- What the task requires
The whole listing, exactly as given: write it out, leaving out each image.

- Supplied data
- - -

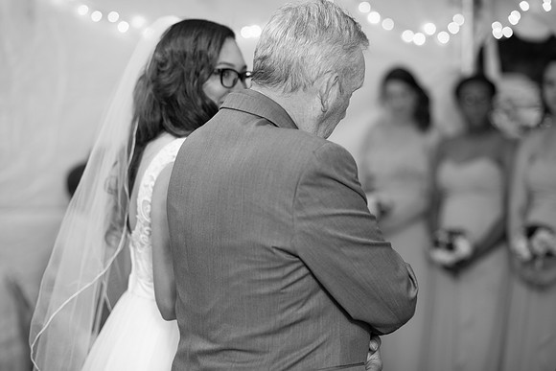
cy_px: 186
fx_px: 1313
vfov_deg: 16.1
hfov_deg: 23.9
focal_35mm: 85
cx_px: 278
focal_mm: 85
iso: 500
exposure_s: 1/160
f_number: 2.2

- - -

- Answer box
cy_px: 186
fx_px: 1313
vfov_deg: 16.1
hfov_deg: 23.9
focal_35mm: 85
cx_px: 278
focal_mm: 85
iso: 500
exposure_s: 1/160
f_number: 2.2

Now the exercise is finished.